**Work instructions:**
Extract every line starting at the line that contains "[195,69,257,77] OS-X-hosted ->" and ending with the final line of the data, inclusive; give only those lines, word for word.

**Records for this exercise:**

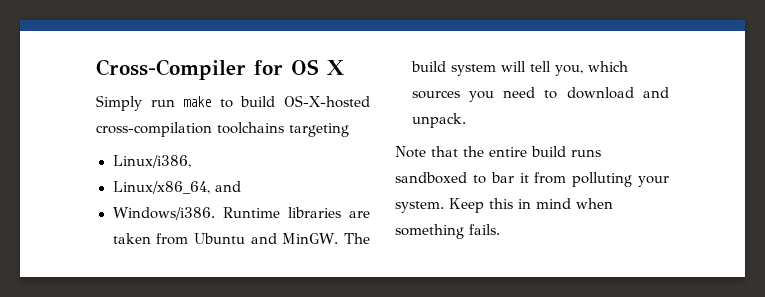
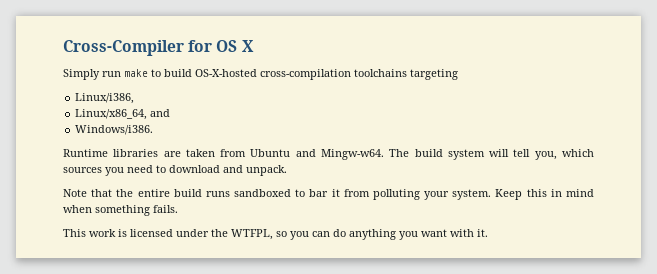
(215, 213) none -> (154, 130) //
[282,233,339,244] MinGW. -> [321,149,384,160] Mingw-w64.
(500, 229) none -> [63,229,488,240] // This work is licensed under the WTFPL, so you can do anything you want with it.

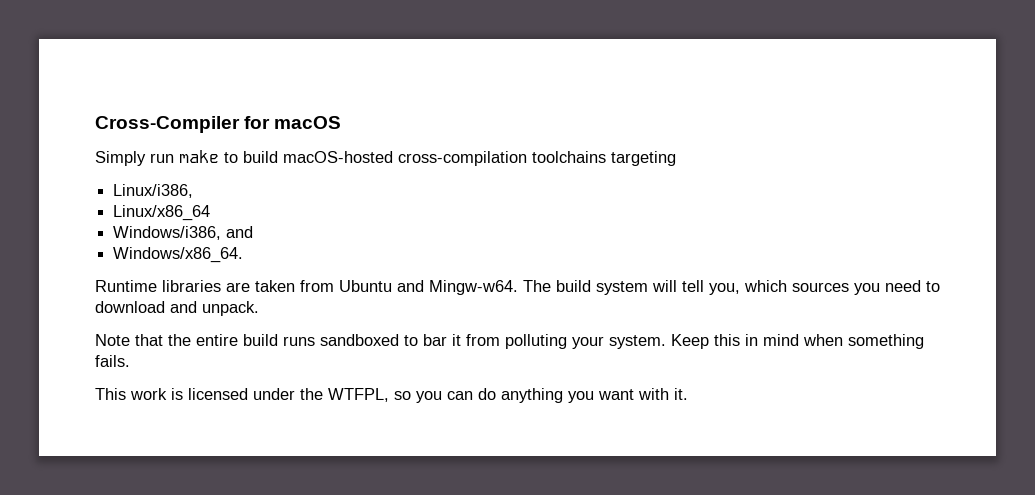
[216,40,254,52] OS X -> [274,116,342,129] macOS
[195,69,257,77] OS-X-hosted -> [283,151,393,163] macOS-hosted
[75,109,148,120] Linux/x86_64, -> [113,205,211,221] [113,226,222,240] Linux/x86_64 // Windows/i386,
[75,125,154,135] Windows/i386. -> [113,247,244,263] Windows/x86_64.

**Task response:**
[195,69,257,77] OS-X-hosted -> [283,151,393,163] macOS-hosted
[75,109,148,120] Linux/x86_64, -> [113,205,211,221] [113,226,222,240] Linux/x86_64 // Windows/i386,
[75,125,154,135] Windows/i386. -> [113,247,244,263] Windows/x86_64.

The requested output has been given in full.